** start of RECORD SET **
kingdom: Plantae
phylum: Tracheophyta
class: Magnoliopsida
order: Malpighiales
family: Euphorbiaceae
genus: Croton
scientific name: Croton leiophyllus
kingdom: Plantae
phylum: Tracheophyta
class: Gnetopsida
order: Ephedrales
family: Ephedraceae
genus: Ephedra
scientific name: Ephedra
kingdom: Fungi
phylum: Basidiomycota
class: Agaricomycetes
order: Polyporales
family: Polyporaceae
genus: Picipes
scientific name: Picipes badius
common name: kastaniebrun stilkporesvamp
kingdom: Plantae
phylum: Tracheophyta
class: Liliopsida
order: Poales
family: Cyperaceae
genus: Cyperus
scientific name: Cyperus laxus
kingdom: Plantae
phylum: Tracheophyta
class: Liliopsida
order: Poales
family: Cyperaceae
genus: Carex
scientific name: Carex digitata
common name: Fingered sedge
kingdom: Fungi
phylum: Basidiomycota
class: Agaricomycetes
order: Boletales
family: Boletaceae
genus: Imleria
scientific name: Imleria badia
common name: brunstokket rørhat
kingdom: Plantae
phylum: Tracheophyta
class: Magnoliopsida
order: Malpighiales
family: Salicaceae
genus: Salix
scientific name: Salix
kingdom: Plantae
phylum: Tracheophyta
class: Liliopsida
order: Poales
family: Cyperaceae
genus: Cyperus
** end of RECORD SET **
TASK STATEMENT =>
Copy out the lines of the listing above word for word, starting at the line that contains "scientific name: Cyperus laxus" and ending after the line that contains "genus: Imleria".

SOLVED PROBLEM =>
scientific name: Cyperus laxus
kingdom: Plantae
phylum: Tracheophyta
class: Liliopsida
order: Poales
family: Cyperaceae
genus: Carex
scientific name: Carex digitata
common name: Fingered sedge
kingdom: Fungi
phylum: Basidiomycota
class: Agaricomycetes
order: Boletales
family: Boletaceae
genus: Imleria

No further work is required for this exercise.